The error is at echo command followed by stderr redirection to a file. It works fine locally, but remote tester throws an error.
remote: [your-program] $ echo 'David file cannot be found' 2> /tmp/qux/foo.md
remote: [tester::#VZ4] Failed to read file ("/tmp/qux/foo.md"): open /tmp/qux/foo.md: no such file or directory
remote: [your-program] David file cannot be found
remote: [your-program] $
remote: [tester::#VZ4] Assertion failed.
I believe that 2nd line (Failed to read…) comes from your tester that for some reason expects this file to exist. Please note, I ran all previous tests and they all pass.
This exact problem was reported earlier in the forums, but there was no definite answer.
That is actually the expected behaviour of a shell.

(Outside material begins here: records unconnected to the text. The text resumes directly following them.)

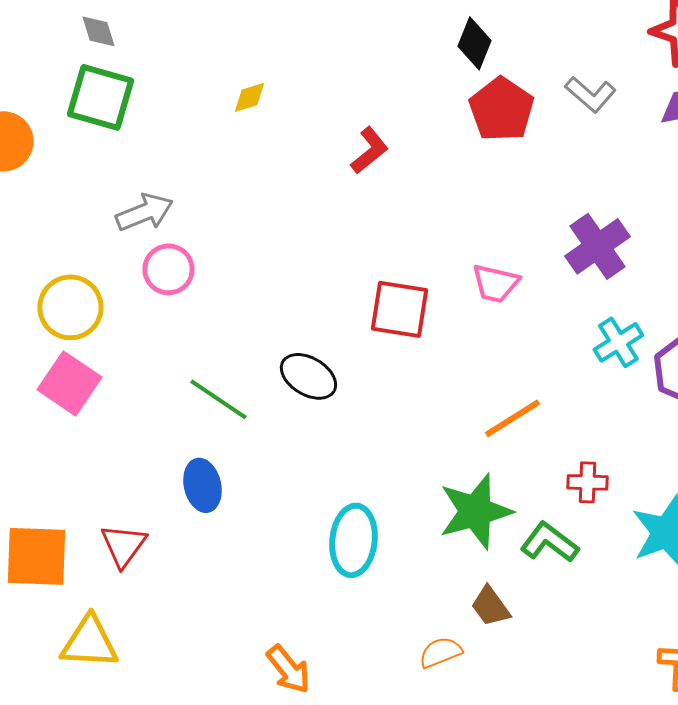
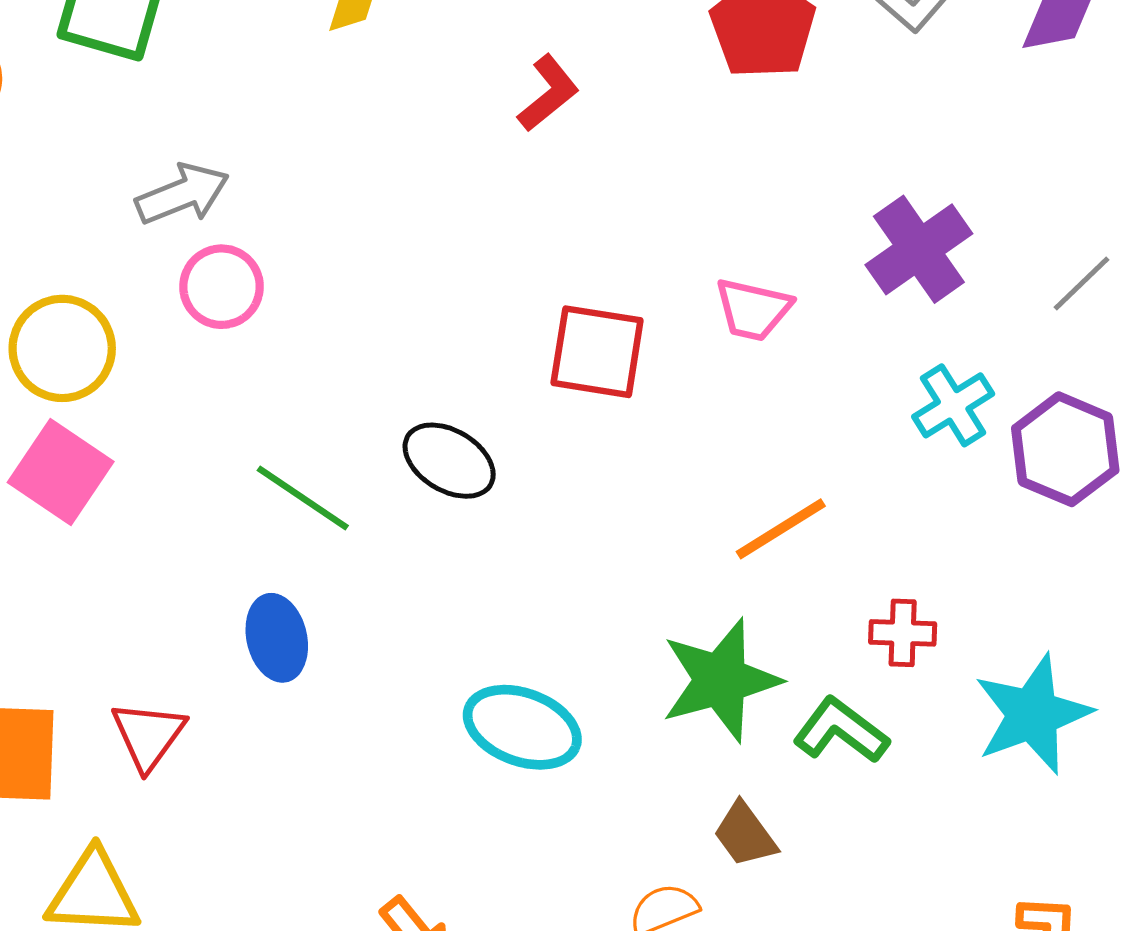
cyan ellipse: (353, 540) -> (522, 727), turned -76

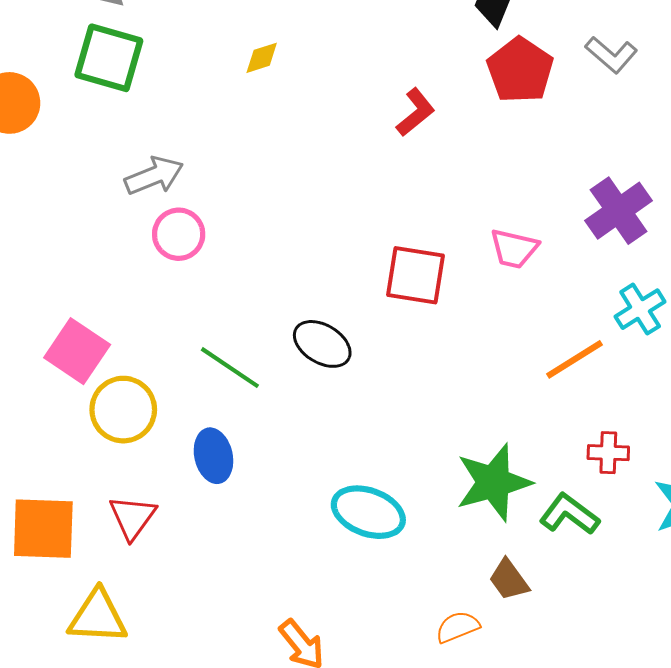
red L-shape: (548, 93) -> (416, 112), moved
yellow circle: (62, 348) -> (123, 410), moved
orange line: (781, 529) -> (574, 359), moved

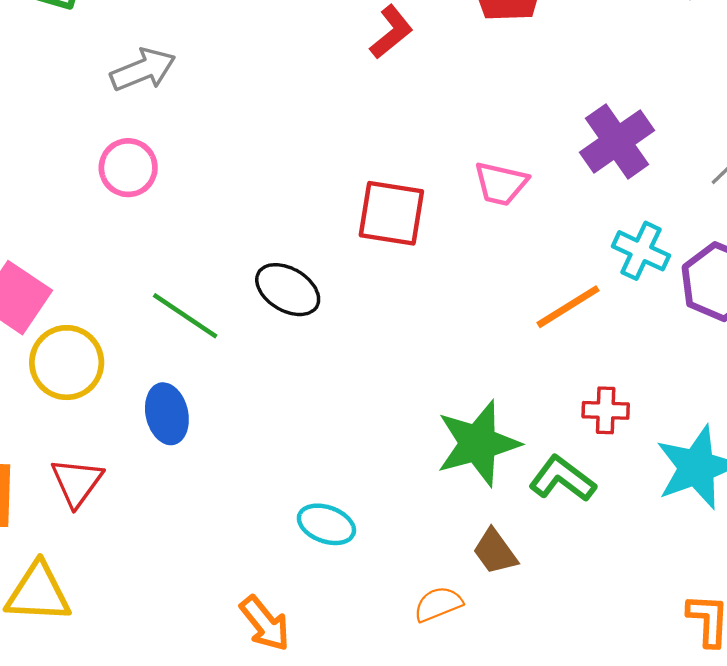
gray arrow: (154, 176) -> (143, 70), moved
cyan cross: (640, 309) -> (641, 251), turned -33
cyan ellipse: (368, 512) -> (326, 524), moved, size x0.7

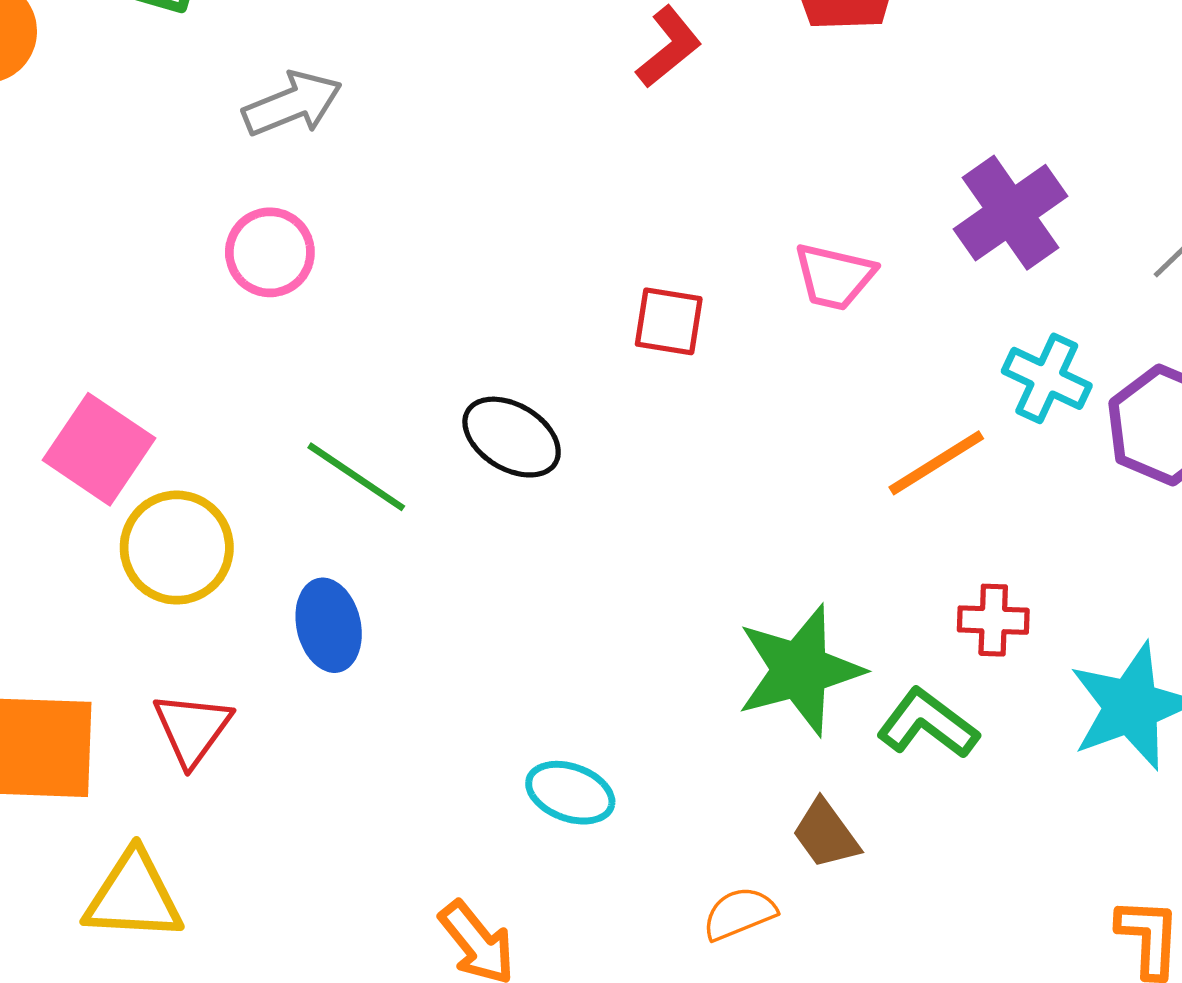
red square: (391, 213) -> (669, 321), size x0.7

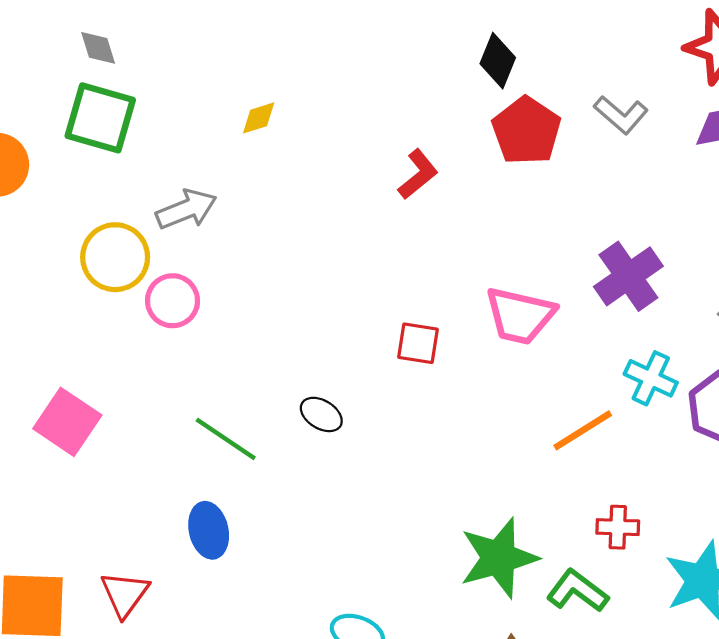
pink trapezoid: (834, 277) -> (520, 316), size x1.4
black ellipse: (512, 437) -> (321, 414), size x0.7
yellow circle: (177, 548) -> (115, 257), moved

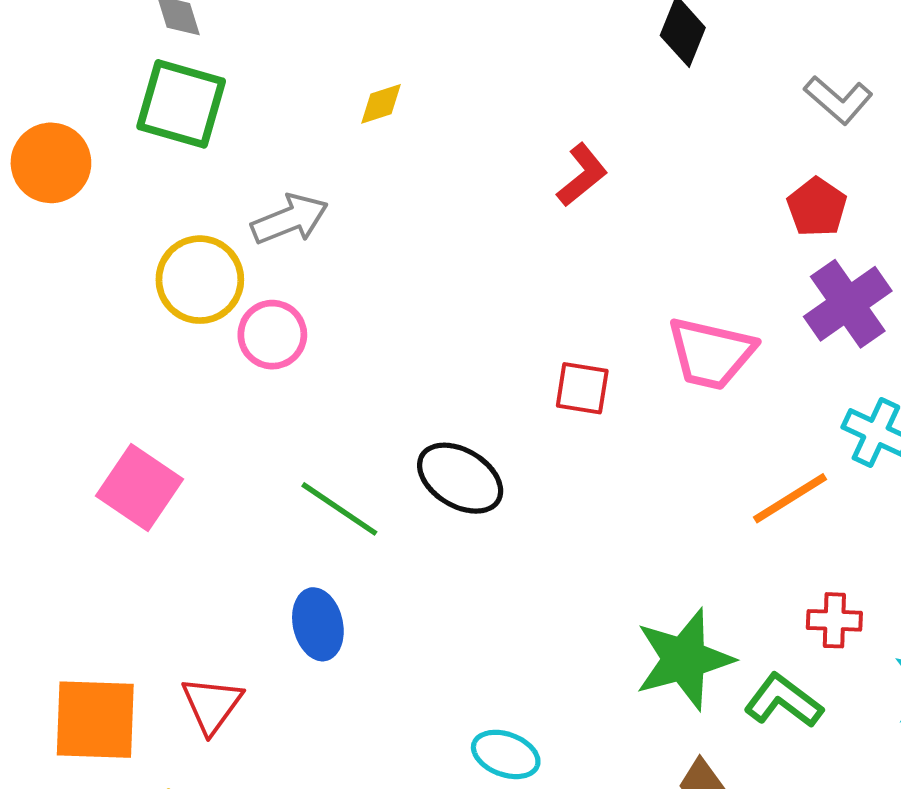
red pentagon: (526, 131) -> (817, 207), moved, size x0.7
black ellipse: (321, 414) -> (460, 478), size x1.6

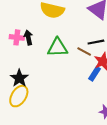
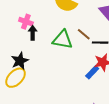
black arrow: (28, 38) -> (33, 33), moved
brown line: (84, 52) -> (84, 34), moved

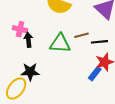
brown line: (84, 34) -> (81, 35), turned -48
black star: (20, 61) -> (30, 72), moved, turned 30

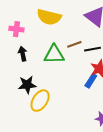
pink cross: (20, 29) -> (16, 29), moved
yellow ellipse: (16, 89) -> (40, 101), moved

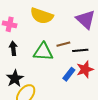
blue rectangle: (91, 81) -> (69, 74), moved
black star: (27, 85) -> (15, 78), turned -30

If we have a command CMD > FILE, then even before the execution of CMD, the shell would always open a stream to FILE (and that requires creating the file if it doesn’t exist). Only after the stream is established successfully, would the command CMD be executed.
The reasoning behind the same is simple: the shell doesn’t know whether CMD would be writing to STDOUT, STDERR, both of them, or even none. Thus it always first creates the required files, sets up these redirection streams, and then executes the command.
Your implementation is not creating the required (empty) file, and thus the tester is failing.
@andy1li Do you think it would be worthwhile calling out this behaviour explicitly in the test description?
Thanks for the quick and thorough answer. That makes total sense and I can see bash does that too (not sure how I missed it).
Despite my wrong reasoning, looking at my code again I believe I do create that file with the call to open with a proper flag. I tested it works locally, but only for files that are in an existing directory (same as in bash).
I do wonder, if the /tmp/qux folder from your tests exists? That would maybe explain the failure. Well, I should definitely add checks to my open call too, regardless.
It seems the bug was elsewhere when detecting the stderr redirection But your answer helped me understand the details and lead me to run the debugger again and look for the problem earlier in the code. Thanks!